We moeten wel een waarschuwing geven over het gebruik van dit pakket. Het kan namelijk gebeuren dat je op een paginasplitsing terecht komt en dan gebeurt het volgende:
Als je kijkt naar de code, dan zie je dat de wrapfigure
-omgeving twee verplichte argumenten heeft. Het tweede argument is duidelijk, dat is de breedte van de omgeving. Let er wel op dat de omgeving net iets breder is dan de afbeelding zelf. Als ze even breed zijn, dan plakt de tekst tegen de figuur en als de figuur breder is, dan komt de figuur door de tekst. Het eerste argument is minder duidelijk. Dit is de plaatsing van de omgeving.

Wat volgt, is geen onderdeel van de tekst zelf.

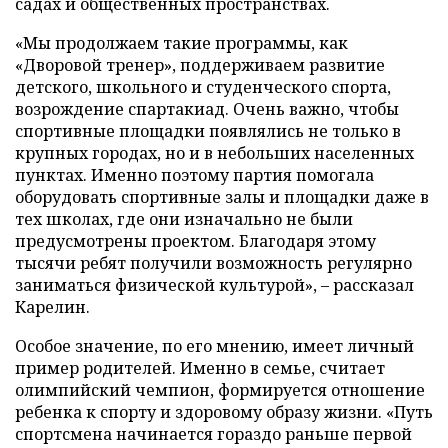
садах и общественных пространствах.
«Мы продолжаем такие программы, как
«Дворовой тренер», поддерживаем развитие
детского, школьного и студенческого спорта,
возрождение спартакиад. Очень важно, чтобы
спортивные площадки появлялись не только в
крупных городах, но и в небольших населенных
пунктах. Именно поэтому партия помогала
оборудовать спортивные залы и площадки даже в
тех школах, где они изначально не были
предусмотрены проектом. Благодаря этому
тысячи ребят получили возможность регулярно
заниматься физической культурой», – рассказал
Карелин.
Особое значение, по его мнению, имеет личный
пример родителей. Именно в семье, считает
олимпийский чемпион, формируется отношение
ребенка к спорту и здоровому образу жизни. «Путь
спортсмена начинается гораздо раньше первой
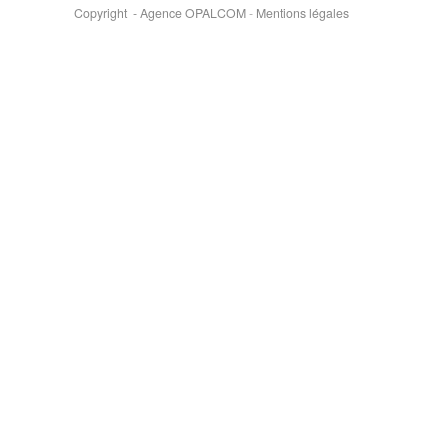
Copyright - Agence OPALCOM
-
Mentions légales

De opties staan in de tabel hieronder:
r | Langs de rechterkant. |
l | Langs de linkerkant. |
R | Langs de rechterkant maar met een drijvende optie, om splitsing over pagina's tegen te gaan. |
L | Langs de linkerkant maar met een drijvende optie. |
i | Voor de binnenkant van de pagina (bij een tweezijdig document, zie Documentklasse) |
o | Voor de buitenkant van de pagina. |
I | Voor de binnenkant van de pagina, met een drijvende optie. |
O | Voor de buitenkant van de pagina, met een drijvende optie. |
Subfloats
[bewerken]Voor deze sectie heb ik gewoon de engelstalige titel overgenomen omdat onderdrijven nogal idioot klinkt. Als je een betere term weet, wijzig de bovenstaande titel gerust en pas de tekst ook maar wat aan. Na een klein beetje purisme gaan we back to business. Wat je wilt doen met een subfloat is figuren die onder een gemeenschappelijke titel passen ook samen in een drijvende omgeving zetten. Natuurlijk kunnen we gewoon meer \includegraphics
-commando's in een drijvende omgeving zetten maar het pakket subfloat
geeft ons nog een aantal extra mogelijkheden. Zo is het met een subfloat
mogelijk naast een algemene titel voor alle afbeeldingen in de hoofdomgeving ook een klein titeltje per afbeelding te zetten. Je kunt ook apart verwijzen naar figuren aangezien ze een aparte letter krijgen. Hieronder geven we een voorbeeldje:
\documentclass[12pt,a4paper]{article}
\usepackage[dutch]{babel}
\usepackage{graphicx}
\usepackage{subfig}
\begin{document}
\begin{figure}
\centering
\subfloat[$a=1$]{\label{fig:a=1}\includegraphics[width=0.3\textwidth]{a1}}
\subfloat[$a=-1$]{\label{fig:a=-1}\includegraphics[width=0.3\textwidth]{a-1}}\\
\subfloat[$a=5$]{\label{fig:a=5}\includegraphics[width=0.3\textwidth]{a5}}
\subfloat[$a=\frac{1}{5}$]{\label{fig:a=1/5}\includegraphics[width=0.3\textwidth]{a-5}}
\caption{Figuren van de parabool $f(x)=ax^2$}
\label{fig:parabool}
\end{figure}
\end{document}
Opmerkingen:
- De
\label
-commando's zijn nog niet behandeld maar dit gebeurt in het hoofdstuk over labels en referenties. Ze zijn hier enkel opgenomen in de code ter verduidelijking omdat het niet normaal is zoveel labels na elkaar te hebben. - Let op de dubbele backslash (\\) na de tweede afbeelding. Die zorgt er voor dat de afbeeldingen over twee regels verdeeld zijn. Normaal zou het pakket zelf naar een nieuwe regel moeten gaan maar dit gebeurt in sommige gevallen niet.